Segment Open

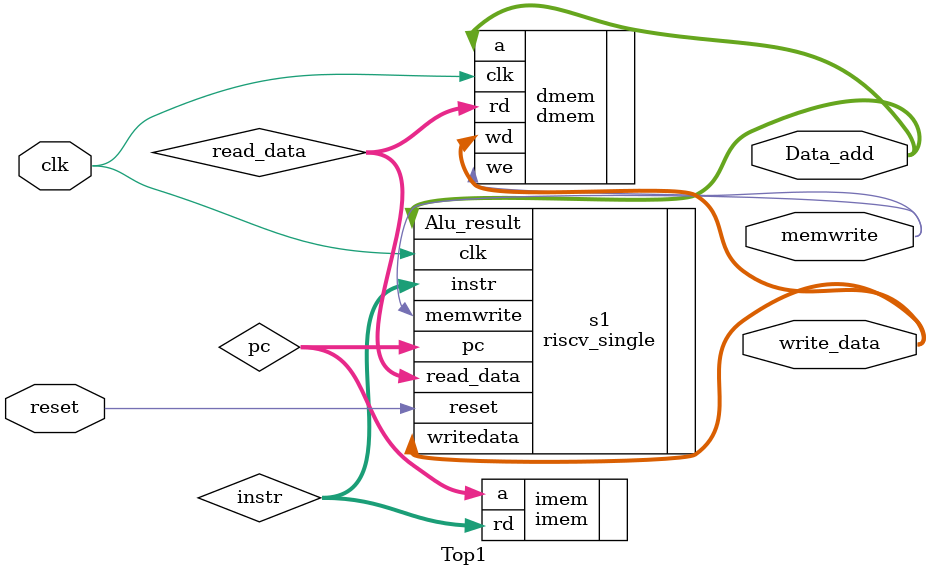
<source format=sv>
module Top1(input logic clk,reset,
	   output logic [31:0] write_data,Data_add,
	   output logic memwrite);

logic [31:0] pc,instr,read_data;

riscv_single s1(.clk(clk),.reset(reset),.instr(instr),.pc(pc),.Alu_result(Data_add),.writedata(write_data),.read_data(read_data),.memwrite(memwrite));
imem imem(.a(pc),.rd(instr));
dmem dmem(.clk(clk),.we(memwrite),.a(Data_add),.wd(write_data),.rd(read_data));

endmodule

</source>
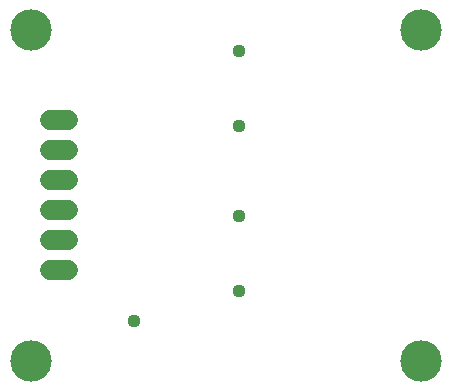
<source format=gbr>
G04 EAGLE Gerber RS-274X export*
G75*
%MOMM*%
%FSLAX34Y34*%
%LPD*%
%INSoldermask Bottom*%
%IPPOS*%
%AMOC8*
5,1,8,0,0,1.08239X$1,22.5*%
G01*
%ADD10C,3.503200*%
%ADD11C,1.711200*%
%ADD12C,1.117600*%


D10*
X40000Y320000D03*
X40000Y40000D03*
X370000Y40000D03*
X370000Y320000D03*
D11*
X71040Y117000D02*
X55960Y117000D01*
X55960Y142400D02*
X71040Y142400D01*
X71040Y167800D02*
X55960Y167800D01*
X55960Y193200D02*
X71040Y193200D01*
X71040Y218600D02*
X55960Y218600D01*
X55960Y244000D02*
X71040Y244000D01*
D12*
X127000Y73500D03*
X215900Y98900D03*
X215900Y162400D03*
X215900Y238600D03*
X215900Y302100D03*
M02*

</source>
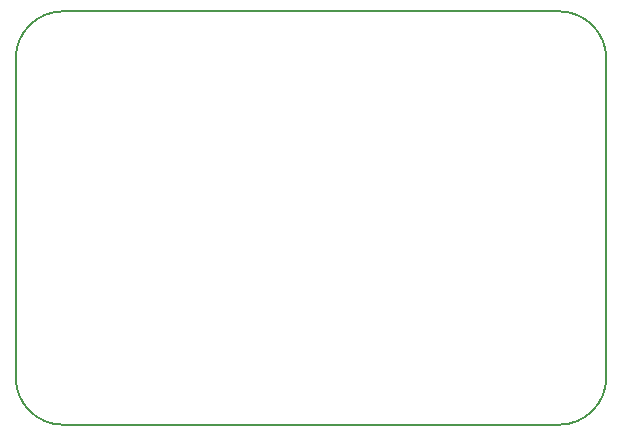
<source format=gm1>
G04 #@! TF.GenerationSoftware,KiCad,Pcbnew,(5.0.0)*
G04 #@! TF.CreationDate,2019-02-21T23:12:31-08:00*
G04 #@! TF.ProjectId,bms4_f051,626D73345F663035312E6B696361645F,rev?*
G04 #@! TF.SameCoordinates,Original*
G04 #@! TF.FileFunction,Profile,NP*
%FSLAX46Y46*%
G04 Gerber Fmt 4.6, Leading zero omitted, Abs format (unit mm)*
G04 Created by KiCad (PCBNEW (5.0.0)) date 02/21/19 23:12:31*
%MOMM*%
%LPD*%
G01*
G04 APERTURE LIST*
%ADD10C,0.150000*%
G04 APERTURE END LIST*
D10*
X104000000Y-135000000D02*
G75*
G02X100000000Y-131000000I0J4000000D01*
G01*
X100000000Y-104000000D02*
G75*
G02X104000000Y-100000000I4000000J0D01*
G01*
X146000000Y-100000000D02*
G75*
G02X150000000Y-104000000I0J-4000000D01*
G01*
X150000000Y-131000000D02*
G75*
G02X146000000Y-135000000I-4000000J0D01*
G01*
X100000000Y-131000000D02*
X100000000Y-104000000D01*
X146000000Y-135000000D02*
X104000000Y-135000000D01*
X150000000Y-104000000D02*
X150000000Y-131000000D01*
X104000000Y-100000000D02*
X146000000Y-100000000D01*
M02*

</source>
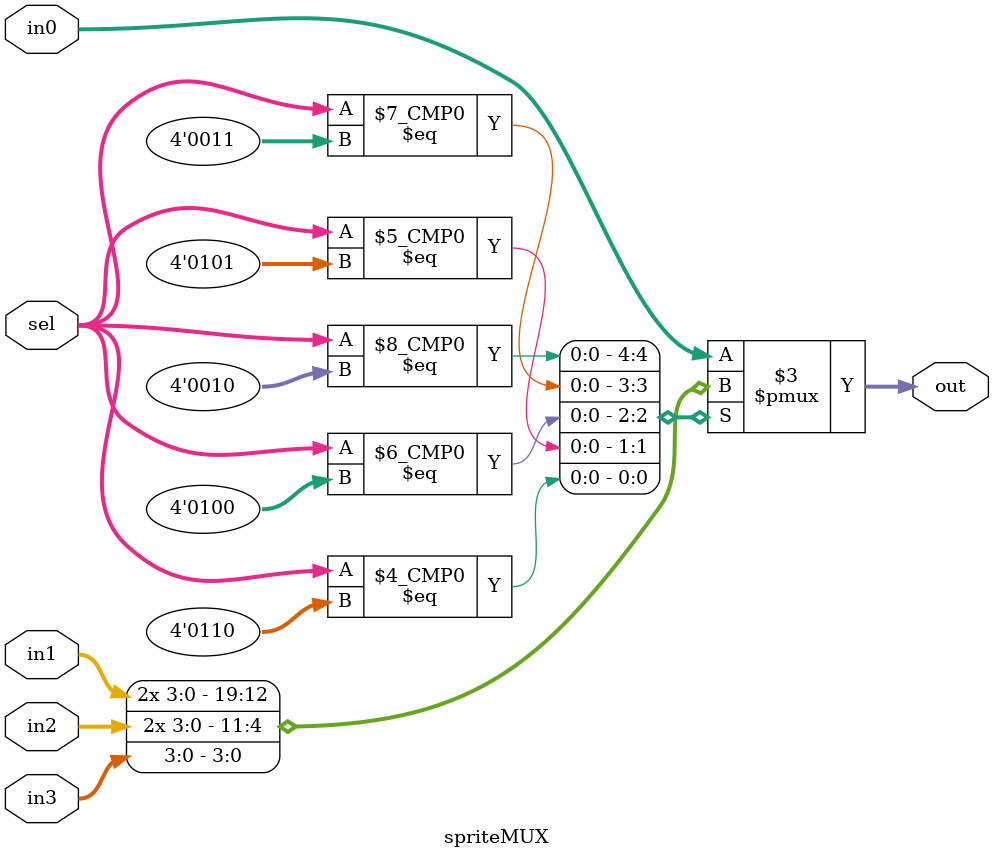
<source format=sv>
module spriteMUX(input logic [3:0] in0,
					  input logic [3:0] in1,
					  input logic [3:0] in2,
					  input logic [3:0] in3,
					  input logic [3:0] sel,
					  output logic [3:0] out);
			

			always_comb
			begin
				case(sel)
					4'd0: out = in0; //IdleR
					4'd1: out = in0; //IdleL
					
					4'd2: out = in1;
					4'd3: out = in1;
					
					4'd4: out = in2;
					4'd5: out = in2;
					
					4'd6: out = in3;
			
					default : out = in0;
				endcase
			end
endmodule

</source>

Segment Closed

Task objective: From the lines above, copy those that contain the word "KiCad".

Output of the exercise:
G04 #@! TF.GenerationSoftware,KiCad,Pcbnew,(5.0.0)*
G04 Created by KiCad (PCBNEW (5.0.0)) date 02/21/19 23:12:31*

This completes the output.